1916 год. Галерея живописи. На стенах картины Хана. Посетители выставки рассматривают картины. Среди публики толчется Питер де Хох, в одежде XVII столетия. Он внимательно рассматривает картины, пытается отколупнуть краску, кое-где что-то затереть. Довольный собственным вмешательством отходит, разглядывает. Его никто не видит. Хор экспертов и критиков.

(Бойнинген) – Дорогой Абрахам, рад Вас видеть!

(Бредиус) – Взаимно, Даниэль, взаимно. Не ожидал Вас здесь встретить.

(Бойнинген) – Отчего же? Этот ван Меегерен признан лучшим художником Голландии за последние пять лет. Ну, что скажете? Стоит на это обратить внимание?

(Бредиус) – Вы не совсем правильно поняли суть конкурса, где его акварелька заняла первое место. Рисунок неплох, но 'лучшим художником' ван Меегерен от этого не стал. А по поводу внимания... Даниэль, дорогой мой, что я могу Вам сказать? Живопись – это единственное, на что я обращаю внимание всю свою жизнь.

(Бойнинген) – Гм. Я хотел посоветоваться... Выгодно ли это покупать?

(Бредиус) – Покупать выгодно пароходы!

(Бойнинген) – Абрахам, Вы чем-то расстроены? Пароходов у меня достаточно. И, скажу Вам откровенно: во время войны пароходы выгоднее продавать. Но деньги не любят лежать без дела. И вложить их, без риска потерять всё, достаточно трудно. Искусство же всегда прибавляет в цене. Если...

(Бредиус) – Если это действительно искусство. Да, простите меня, дружище, я действительно несколько... не в настроении. Слава Богу, у наших политиков хватает ума не влезать в эту общеевропейскую бойню! Но Вы просто не представляете, как лихорадит сейчас рынок живописи!
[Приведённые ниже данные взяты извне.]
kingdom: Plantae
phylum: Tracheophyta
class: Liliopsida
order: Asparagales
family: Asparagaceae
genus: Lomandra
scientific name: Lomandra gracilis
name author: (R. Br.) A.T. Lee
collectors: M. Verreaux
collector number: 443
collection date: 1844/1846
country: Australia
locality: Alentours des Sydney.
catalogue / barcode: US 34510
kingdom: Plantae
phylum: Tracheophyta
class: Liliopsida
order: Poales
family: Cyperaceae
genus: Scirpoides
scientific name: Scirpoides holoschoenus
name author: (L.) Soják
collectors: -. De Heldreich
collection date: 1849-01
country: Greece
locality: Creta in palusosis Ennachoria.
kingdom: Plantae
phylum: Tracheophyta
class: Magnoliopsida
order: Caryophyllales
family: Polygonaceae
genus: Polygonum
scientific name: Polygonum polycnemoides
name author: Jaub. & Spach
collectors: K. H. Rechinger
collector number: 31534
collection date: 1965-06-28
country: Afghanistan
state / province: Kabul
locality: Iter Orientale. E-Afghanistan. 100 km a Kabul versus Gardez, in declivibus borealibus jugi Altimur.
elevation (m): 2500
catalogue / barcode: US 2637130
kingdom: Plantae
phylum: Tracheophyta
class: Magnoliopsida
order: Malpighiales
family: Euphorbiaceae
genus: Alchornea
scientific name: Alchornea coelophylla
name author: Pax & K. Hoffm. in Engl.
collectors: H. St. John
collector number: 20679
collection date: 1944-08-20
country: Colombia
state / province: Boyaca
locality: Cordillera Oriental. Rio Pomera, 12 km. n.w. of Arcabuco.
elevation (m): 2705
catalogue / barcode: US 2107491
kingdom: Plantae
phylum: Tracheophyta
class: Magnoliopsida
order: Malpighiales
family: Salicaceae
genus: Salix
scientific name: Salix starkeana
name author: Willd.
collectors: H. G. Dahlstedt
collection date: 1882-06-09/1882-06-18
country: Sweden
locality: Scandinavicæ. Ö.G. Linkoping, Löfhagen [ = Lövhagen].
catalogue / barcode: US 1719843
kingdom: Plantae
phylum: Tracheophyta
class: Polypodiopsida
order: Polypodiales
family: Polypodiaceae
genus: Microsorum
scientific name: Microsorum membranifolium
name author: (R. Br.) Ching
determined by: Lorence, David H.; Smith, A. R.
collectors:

(Бойнинген) – Отчего же? Я вполне могу себе это представить. Сейчас все рынки претерпевают изменения. Ваши интересы, Абрахам, сосредоточены в одной, достаточно узкой, сфере. Я же вижу картину несколько шире. Состояния рушатся, возникают новые капиталы. Кто-то банкротится, а для кого-то возникают новые возможности. Главное не поддаваться эмоциям. Так Вы дадите мне дружеский совет?

(Бредиус) – Вы насчёт работ Ван Меегерена?

(Бойнинген) – Да. Он успел стать довольно модным портретистом. Говорят, что он хорош. Виртуозная техника и всё такое.

(Бредиус) – Кто это говорит?

(Бойнинген) – Ну, например критик господин де Бер...

(Бредиус) – Господин де Бер явно благоволит к этому юному выскочке. Вернее благоволит его жена, Йоханна де Бер. Она и влияет на суждения мужа. Впрочем, покупайте – дешевле, чем сейчас вся эта мазня стоить не будет. (с усмешкой) Модный портретист!

Я вот что Вам скажу, Даниэль, Вы, конечно, человек весьма сведущий, и уважаемый в деловых кругах. Однако рынок живописи имеет свои тонкости, нюансы. Виртуозная техника! Этак всякий старательный молокосос будет мнить себя гением. И найдутся те, кто станет им потакать. А ещё найдутся те, кто станет вкладывать в это деньги, обманутый шумихой вокруг... пустышки. А я скажу – нет! Так не пойдёт! Нравится, не нравится – это подход дилетантский. Впрочем, нравиться Вам может что угодно. Но покупать следует лишь то, на что указывают эксперты. Иначе, зачем мы нужны?

Бредиус и хор критиков

Мы в нужное русло

в вопросах искусства

направим ваши умы

Где тут гениальность,

в чём тут банальность

решать будем только мы!

Иначе зачем? Иначе зачем?

Иначе, зачем мы нужны?

В вопросах искусства мы очень важны.

Иначе, зачем мы нужны?

Не всей этой мазнёй,

а газетной статьёй

делаются имена.

Отметим, заметим,

отвергнем – за этим

критика и нужна.

Иначе зачем? Иначе зачем?

Иначе, зачем мы нужны?

Мы незаменимы и очень важны.

Иначе, зачем мы нужны?

Если всякий художник

назвать цену сможет -

зачем мы тогда нужны?

Но если есть ценник,

то будет посредник.

Эксперты очень важны!

Иначе зачем? Иначе зачем?

Иначе, зачем мы нужны?

В вопросах искусства мы очень важны!

Иначе зачем мы нужны?!

Сцена 4. Реставрация.

Комната-мастерская Хана. Хан работает. Без энтузиазма. Видно, что он занят мыслями далёкими от живописи, и даже несколько подавлен.

Входит Тео. У него в руках две картины в оберточной бумаге, на плече сумка. В его поведении и тоне чувствуется радостное возбуждение.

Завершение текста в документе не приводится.